There is always the chance of random violence on D. C. streets, especially if she was walking alone, late at night. We already know that Chandra's chosen "mate" was unavailable to protect her. One advantage of having a boyfriend who's not married is that he can accompany the woman he loves in public, including those areas that might offer opportunities to violent predators.

What possible other rationale would lead an objective person to conclude that a young woman who was about to graduate from a prestigious college; raised by a seemingly stable family; behaving in a normal fashion and interned in a city with a long history of violence would engage in the bizarre conduct of planning her own disappearance?

I, for one, would like to hear the D. C. police chief explain why he thinks Levy did not take her own life. We now know that Miss Levy had plenty to be depressed about. She had lost her job, she thought she was "the only one" in Congressman Condit's life when, in fact, he had many lovers. She told others that she was convinced she could woo him away from his wife and family - a young girl's ridiculous fantasy. Could it be that this star-struck woman - deeply in love with the wrong man - finally faced the cold, hard truth of a powerful politician's capacity for deception, and could not bear it?

Suicide or murder, the D. C. police's inaction was nothing more than a direct result of a long standing, ill-conceived policy concerning missing persons. This outdated policy is based on the presumption that cities are safe. We should insist that new concepts regarding the missing be instituted immediately before some other young person disappears from the mean and dangerous streets of D. C. Why must parents be the ones to make, copy and distribute flyers and use volunteers to search woods and rivers? What are we paying the police to do?
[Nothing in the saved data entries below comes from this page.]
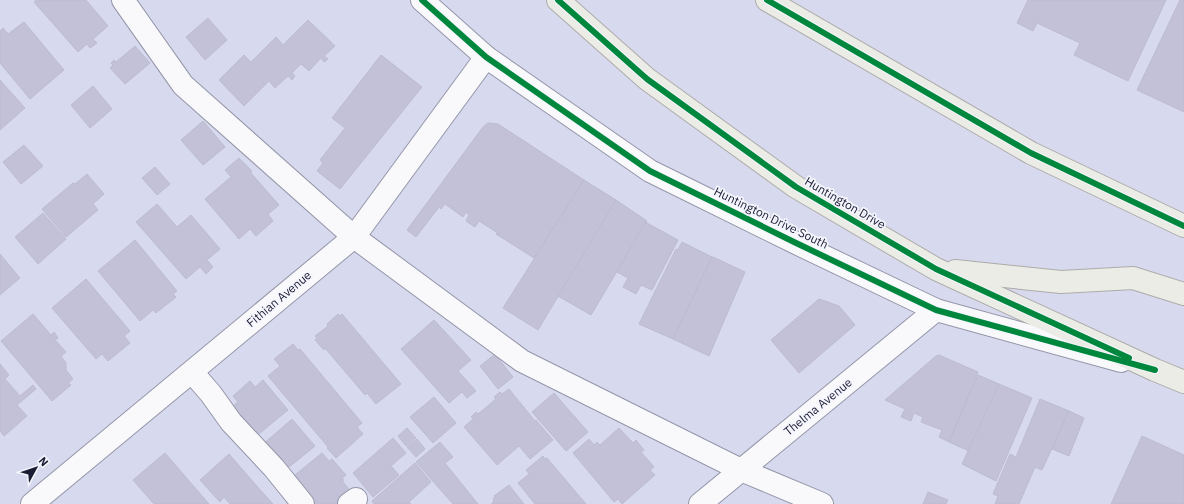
<svg xmlns="http://www.w3.org/2000/svg" width="1184" height="504" font-family="'IBM Plex Sans',sans-serif">
  <style>
    .building { fill: #c3c1d7; stroke: #bdbbcf }
    .lines { fill: none; stroke-linecap: round; stroke-linejoin: round }
    .minor-casing { stroke: #9496a9; stroke-width: 24 }
    .major-casing { stroke: #adaba9; stroke-width: 24 }
    .minor { stroke: #f9f9fc; stroke-width: 22 }
    .major { stroke: #ecece7; stroke-width: 22 }
    .cycleway-casing { stroke: #f5f6fd; stroke-width: 8 }
    .cycleway { stroke: #00873e; stroke-width: 6 }
    .labels { text-anchor: middle; stroke-width: 3.5; stroke-linejoin: round; paint-order: stroke }
    .street-label { font-size: 12px; fill: #1a1c33; stroke: #f5f6fd }
  </style>
  <rect width="100%" height="100%" fill="#d7daee"/>
  <g class="building">
    <path d="M36,0H86L108,26L93,39L97,43L90,48L87,44L78,52L34,2Z"/>
    <path d="M1028,0H1166L1128,81L1074,55L1080,43L1037,23L1033,31L1017,23Z"/>
    <path d="M1180,0H1184V112L1137,90Z"/>
    <path d="M208,18L227,40L205,60L186,37Z"/>
    <path d="M308,20L335,46L324,56L328,59L324,62L321,58L309,71L301,64L292,73L295,76L292,80L288,76L275,88L269,81L244,106L219,80L244,55L251,62L276,37L283,45Z"/>
    <path d="M24,22L64,70L30,99L0,63V31L3,28L8,34Z"/>
    <path d="M135,46L150,63L125,84L110,68L113,65L111,63L114,60L116,62Z"/>
    <path d="M381,55L422,87L340,189L317,171L323,163L320,160L345,128L332,118Z"/>
    <path d="M0,80L25,108L0,130Z"/>
    <path d="M93,86L112,109L90,128L71,105Z"/>
    <path d="M203,121L225,147L203,165L181,140Z"/>
    <path d="M488,123L498,124L584,180L534,258L496,234L498,233L479,221L475,227L466,221L469,215L466,212L463,217L445,204L441,209L439,207L416,237L407,230L483,127Z"/>
    <path d="M24,145L43,166L21,184L3,162Z"/>
    <path d="M239,158L252,171L250,172L279,205L268,214L273,221L256,236L250,229L239,239L205,199L231,177L225,170Z"/>
    <path d="M155,167L170,184L157,195L142,178Z"/>
    <path d="M87,174L104,194L93,204L98,210L66,237L42,209L73,183L75,184Z"/>
    <path d="M584,180L616,200L538,330L503,308Z"/>
    <path d="M616,200L647,221L591,315L558,296Z"/>
    <path d="M157,204L177,227L191,215L220,249L207,260L213,267L206,274L200,267L186,279L136,222Z"/>
    <path d="M43,213L66,239L38,264L15,237Z"/>
    <path d="M645,222L678,240L652,290L641,285L636,294L623,287L628,278L617,272Z"/>
    <path d="M135,240L177,291L173,294L176,297L156,313L153,310L140,321L98,271Z"/>
    <path d="M682,242L712,257L673,339L639,324L676,249L678,250Z"/>
    <path d="M0,254L20,278L0,295Z"/>
    <path d="M712,257H713L745,272L709,356L673,339Z"/>
    <path d="M86,279L130,331L124,336L130,343L108,361L102,354L96,359L52,308Z"/>
    <path d="M819,299L839,306L855,325L799,373L771,340Z"/>
    <path d="M33,314L51,335L54,332L58,338L55,340L66,352L61,356L66,363V370L73,379L68,383L71,385L52,401L1,341Z"/>
    <path d="M338,314L340,316L342,314L401,384L376,404L367,393L365,395L325,348L324,350L315,340L317,338L315,336L328,326L327,324Z"/>
    <path d="M434,320L471,360L458,371L476,391L467,398L462,392L449,403L401,349Z"/>
    <path d="M293,344L298,350L300,349L362,423L357,427L363,434L336,458L327,448L328,447L268,376L280,366L274,359Z"/>
    <path d="M495,354L513,377L498,389L480,366Z"/>
    <path d="M939,355L978,372L949,442L939,437L942,430L921,422L923,417L914,413L911,421L901,417L905,409L885,400L936,356Z"/>
    <path d="M0,364L9,375L5,379L20,396L33,385L36,389L17,405L27,416L4,436L0,431Z"/>
    <path d="M978,375L999,384L969,451L949,442Z"/>
    <path d="M263,380L288,410L254,438L229,409L238,402L233,396L250,381L255,387Z"/>
    <path d="M999,384L1032,398L996,481L962,464Z"/>
    <path d="M509,389L535,421L536,420L553,440L530,459L519,446L497,465L464,427L473,419L471,417L476,412L478,414L496,399L494,397L500,392L502,394Z"/>
    <path d="M554,393L588,432L566,451L532,412Z"/>
    <path d="M434,397L456,423L433,443L410,417Z"/>
    <path d="M1040,399L1069,411L1042,470L1035,467L1019,504H995L998,496L993,494L1010,454L1016,457Z"/>
    <path d="M1069,411L1084,418L1069,456L1052,449Z"/>
    <path d="M292,419L315,446L283,472L261,446Z"/>
    <path d="M407,428L416,438L406,446L398,436Z"/>
    <path d="M619,428L633,443L636,440L644,450L641,452L654,467L650,470L655,475L622,504L618,499L614,502L573,453L589,439L594,445L597,442L600,445Z"/>
    <path d="M1142,436L1184,455V504H1111Z"/>
    <path d="M393,438L406,453L391,466L399,475L373,497L353,473Z"/>
    <path d="M417,439L425,449L416,457L407,447Z"/>
    <path d="M440,442L453,457L445,463L478,504H453L416,462Z"/>
    <path d="M165,453L209,504H154L133,480Z"/>
    <path d="M322,453L329,461L332,459L346,475L342,478L344,480L342,481L354,495L343,504H311L290,479Z"/>
    <path d="M229,454L255,484L273,504H230L224,497L220,502L200,480Z"/>
    <path d="M543,456L545,459L547,458L586,504H535L518,483L529,474L526,470Z"/>
    <path d="M415,463L431,482L409,502L411,504H374L372,501Z"/>
    <path d="M509,485L524,504H492V503L494,501L493,499L495,497L494,496Z"/>
    <path d="M928,492L948,500L946,504H923Z"/>
  </g>
  <g class="lines">
    <defs>
      <g id="minor">
        <path d="M123,0L183,85L354,237L522,361L741,470L822,504"/>
        <path d="M422,0L486,57L650,171L794,242L936,310L1121,361"/>
        <path d="M192,372L211,394L231,422L274,468L303,504"/>
        <path d="M32,504L354,237L486,57"/>
        <path d="M349,504L356,499"/>
        <path d="M700,504L936,310"/>
      </g>
      <g id="major">
        <path d="M558,0L647,79L796,187L936,269L1155,370L1184,382"/>
        <path d="M767,0L1031,153L1184,226"/>
        <path d="M955,271L1061,282L1133,278L1184,294"/>
      </g>
    </defs>
    <use href="#minor" class="minor-casing"/>
    <use href="#major" class="major-casing"/>
    <use href="#minor" class="minor"/>
    <use href="#major" class="major"/>
    <defs>
      <g id="cycleway">
        <path d="M422,0L486,57L650,171L794,242L936,310L1155,370"/>
        <path d="M558,0L647,79L796,187L936,269L1129,358"/>
        <path d="M767,0L1031,153L1184,226"/>
      </g>
    </defs>
    <use href="#cycleway" class="cycleway-casing"/>
    <use href="#cycleway" class="cycleway"/>
  </g>
  <g class="labels">
    <g class="street-label">
      <text transform="translate(845 203) rotate(30)" y="4">Huntington Drive</text>
      <text transform="translate(771 218) rotate(26)" y="4">Huntington Drive South</text>
      <text transform="translate(279 299) rotate(-40)" y="4">Fithian Avenue</text>
      <text transform="translate(818 407) rotate(-39)" y="4">Thelma Avenue</text>
    </g>
  </g>
  <g transform="translate(36 468) rotate(50)" stroke="#f5f6fd" stroke-width="3" paint-order="stroke">
  <path d="M0-3L7 15L0 10L-7 15Z" fill="#1a1c33"/>
  <text y="-6" font-size="11" font-weight="bold" text-anchor="middle" fill="#1a1c33">N</text>
  </g>
</svg>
Even if the D. C. police could point to instances when some individual did in fact "disappear" to escape the law, or creditors, or an angry spouse, how could those instances be applied in the Levy case? When investigators finally entered her apartment, what did they find? Not her missing wallet or other personal items. All they found was more evidence that Levy met with foul play, and yet they persisted with the "default" presumption that the "missing are presumed guilty" of their own disappearance, until proven "innocent" via the discovery of their own corpse.

I believe the presumption that a missing person has simply walked away from their own life to start a new life ought to have some basis. Police ought to establish a factual record supported by real evidence before they can justify not beginning an immediate search.
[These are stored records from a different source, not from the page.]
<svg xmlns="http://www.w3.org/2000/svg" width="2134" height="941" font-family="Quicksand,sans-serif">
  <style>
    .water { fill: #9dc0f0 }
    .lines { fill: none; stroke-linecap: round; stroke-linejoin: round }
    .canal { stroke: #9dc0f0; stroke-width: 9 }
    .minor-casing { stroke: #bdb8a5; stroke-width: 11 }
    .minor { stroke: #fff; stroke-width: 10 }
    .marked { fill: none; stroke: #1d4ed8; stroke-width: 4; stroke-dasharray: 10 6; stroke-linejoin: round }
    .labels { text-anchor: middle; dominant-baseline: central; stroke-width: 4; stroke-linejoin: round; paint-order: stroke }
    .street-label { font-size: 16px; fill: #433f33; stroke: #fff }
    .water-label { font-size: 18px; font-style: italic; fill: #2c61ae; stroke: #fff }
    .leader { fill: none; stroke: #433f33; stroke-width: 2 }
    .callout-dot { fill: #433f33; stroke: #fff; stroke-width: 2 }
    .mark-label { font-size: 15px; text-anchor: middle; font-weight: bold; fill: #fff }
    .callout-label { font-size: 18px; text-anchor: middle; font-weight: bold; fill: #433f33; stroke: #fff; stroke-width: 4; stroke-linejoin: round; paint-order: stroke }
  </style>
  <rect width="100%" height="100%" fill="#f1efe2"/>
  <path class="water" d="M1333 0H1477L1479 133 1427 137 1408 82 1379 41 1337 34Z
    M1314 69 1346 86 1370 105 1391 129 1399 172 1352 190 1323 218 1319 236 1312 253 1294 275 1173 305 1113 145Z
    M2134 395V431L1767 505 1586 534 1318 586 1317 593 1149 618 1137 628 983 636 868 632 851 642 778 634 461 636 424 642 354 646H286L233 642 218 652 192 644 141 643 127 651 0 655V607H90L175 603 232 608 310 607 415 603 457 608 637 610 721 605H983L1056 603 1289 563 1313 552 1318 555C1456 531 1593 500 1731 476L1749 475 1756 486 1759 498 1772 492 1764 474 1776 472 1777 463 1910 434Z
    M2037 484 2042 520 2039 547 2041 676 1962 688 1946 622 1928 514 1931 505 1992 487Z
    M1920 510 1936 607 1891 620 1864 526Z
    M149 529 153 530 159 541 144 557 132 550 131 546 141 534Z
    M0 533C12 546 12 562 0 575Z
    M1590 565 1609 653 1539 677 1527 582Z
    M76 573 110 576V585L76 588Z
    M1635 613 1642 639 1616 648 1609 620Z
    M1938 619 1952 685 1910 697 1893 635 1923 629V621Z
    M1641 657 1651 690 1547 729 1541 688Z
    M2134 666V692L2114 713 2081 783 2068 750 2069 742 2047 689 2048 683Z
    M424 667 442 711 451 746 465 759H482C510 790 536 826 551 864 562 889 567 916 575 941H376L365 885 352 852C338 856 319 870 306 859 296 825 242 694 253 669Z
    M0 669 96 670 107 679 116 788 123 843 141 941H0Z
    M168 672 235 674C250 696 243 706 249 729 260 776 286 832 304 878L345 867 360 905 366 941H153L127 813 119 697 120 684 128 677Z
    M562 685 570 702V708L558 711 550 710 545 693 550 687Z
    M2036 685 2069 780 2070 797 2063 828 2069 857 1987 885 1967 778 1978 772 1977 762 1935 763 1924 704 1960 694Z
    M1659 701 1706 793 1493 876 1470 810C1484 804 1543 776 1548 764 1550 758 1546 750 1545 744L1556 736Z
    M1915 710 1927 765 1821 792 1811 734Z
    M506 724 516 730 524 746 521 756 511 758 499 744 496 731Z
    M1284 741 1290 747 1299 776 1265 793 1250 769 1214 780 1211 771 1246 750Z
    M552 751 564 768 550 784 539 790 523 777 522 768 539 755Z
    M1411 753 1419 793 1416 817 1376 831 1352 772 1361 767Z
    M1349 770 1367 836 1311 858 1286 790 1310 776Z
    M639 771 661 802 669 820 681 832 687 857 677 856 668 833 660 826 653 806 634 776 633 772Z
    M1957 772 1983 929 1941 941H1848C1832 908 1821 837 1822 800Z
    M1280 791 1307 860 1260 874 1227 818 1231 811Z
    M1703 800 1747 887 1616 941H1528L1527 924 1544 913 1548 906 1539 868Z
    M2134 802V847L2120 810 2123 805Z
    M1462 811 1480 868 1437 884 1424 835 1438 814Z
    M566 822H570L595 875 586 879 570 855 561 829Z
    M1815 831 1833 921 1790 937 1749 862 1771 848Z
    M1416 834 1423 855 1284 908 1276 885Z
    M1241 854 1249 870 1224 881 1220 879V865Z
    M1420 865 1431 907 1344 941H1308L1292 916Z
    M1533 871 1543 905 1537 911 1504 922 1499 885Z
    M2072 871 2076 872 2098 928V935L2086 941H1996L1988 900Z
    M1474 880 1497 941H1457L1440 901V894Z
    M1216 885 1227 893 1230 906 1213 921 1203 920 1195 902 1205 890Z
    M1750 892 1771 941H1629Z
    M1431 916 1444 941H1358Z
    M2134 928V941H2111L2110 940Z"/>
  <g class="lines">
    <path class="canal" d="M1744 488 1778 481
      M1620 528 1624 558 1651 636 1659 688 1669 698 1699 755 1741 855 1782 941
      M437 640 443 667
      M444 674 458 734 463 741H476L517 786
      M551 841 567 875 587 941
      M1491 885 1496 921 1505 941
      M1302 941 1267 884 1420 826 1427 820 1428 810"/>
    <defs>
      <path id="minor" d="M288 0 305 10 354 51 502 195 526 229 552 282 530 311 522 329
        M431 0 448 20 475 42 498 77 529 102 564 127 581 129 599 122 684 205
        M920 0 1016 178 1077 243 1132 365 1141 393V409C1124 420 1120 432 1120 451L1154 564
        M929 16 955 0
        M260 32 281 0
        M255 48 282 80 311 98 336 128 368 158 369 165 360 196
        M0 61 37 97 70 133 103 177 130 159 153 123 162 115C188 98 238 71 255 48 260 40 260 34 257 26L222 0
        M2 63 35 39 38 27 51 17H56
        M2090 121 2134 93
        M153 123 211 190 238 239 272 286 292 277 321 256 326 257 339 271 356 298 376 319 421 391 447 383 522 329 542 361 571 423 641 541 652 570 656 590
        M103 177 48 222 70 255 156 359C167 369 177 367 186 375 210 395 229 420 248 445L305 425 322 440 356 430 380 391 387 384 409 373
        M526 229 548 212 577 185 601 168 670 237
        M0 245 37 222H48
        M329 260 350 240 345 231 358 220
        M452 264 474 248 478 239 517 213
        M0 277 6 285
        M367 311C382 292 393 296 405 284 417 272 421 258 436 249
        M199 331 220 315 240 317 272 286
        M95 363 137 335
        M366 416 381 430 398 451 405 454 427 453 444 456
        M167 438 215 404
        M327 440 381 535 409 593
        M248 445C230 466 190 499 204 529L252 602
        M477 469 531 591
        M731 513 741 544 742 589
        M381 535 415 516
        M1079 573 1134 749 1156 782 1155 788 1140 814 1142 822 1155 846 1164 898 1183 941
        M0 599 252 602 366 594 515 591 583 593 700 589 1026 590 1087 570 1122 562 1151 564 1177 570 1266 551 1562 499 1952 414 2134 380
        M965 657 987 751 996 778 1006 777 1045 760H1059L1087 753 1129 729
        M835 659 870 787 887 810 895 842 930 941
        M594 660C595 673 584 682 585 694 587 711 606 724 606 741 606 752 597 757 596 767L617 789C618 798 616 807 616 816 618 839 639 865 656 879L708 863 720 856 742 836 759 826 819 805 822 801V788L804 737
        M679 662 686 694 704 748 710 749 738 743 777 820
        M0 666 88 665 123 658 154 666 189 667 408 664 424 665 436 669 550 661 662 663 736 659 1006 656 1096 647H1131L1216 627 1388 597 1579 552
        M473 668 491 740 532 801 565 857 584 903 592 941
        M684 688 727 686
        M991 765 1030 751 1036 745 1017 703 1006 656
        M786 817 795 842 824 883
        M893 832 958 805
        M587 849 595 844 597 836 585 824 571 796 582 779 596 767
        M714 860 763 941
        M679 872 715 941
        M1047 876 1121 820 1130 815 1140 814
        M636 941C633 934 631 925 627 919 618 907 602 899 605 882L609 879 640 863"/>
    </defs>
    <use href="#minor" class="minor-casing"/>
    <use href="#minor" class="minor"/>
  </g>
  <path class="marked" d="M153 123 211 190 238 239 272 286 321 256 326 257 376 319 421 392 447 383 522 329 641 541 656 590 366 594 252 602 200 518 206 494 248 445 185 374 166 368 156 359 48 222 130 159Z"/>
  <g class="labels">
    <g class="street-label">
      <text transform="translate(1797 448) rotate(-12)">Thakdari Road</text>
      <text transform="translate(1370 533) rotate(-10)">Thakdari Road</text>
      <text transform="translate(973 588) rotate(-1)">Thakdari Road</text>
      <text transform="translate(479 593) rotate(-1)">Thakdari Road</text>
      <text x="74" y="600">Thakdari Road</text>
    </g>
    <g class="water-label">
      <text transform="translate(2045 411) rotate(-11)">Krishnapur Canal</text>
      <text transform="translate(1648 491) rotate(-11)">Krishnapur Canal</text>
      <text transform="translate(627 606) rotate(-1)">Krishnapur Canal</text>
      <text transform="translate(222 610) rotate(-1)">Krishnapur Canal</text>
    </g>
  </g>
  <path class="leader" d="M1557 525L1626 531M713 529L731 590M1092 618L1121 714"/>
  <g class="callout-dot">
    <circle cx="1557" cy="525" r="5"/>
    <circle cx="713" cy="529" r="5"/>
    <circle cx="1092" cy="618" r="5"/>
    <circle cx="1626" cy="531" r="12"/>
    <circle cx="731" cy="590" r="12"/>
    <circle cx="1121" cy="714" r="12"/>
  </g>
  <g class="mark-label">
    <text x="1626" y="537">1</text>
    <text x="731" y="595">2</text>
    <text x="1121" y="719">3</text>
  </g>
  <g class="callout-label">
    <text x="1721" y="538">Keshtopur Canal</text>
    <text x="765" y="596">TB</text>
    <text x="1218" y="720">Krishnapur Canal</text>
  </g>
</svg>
When innocent people simply disappear in a dangerous city like Washington, D.C., the presumption ought to be that they have met with foul play.

It's high time for law enforcement and politicians who set policy to rethink the approach they take when American citizens go missing. Let's stop presuming that the missing are guilty of anything. America's law enforcement agencies have a responsibility to initiate investigations before the trail has gone cold, and the D. C. police can lead the nation by making much needed policy changes now. ESR

Gary Aldrich is the president and founder of the Patrick Henry Center, nonprofit, non-partisan educational and charitable foundation. He is also the author of the bestseller, Unlimited Access: An FBI Agent Inside the Clinton White House.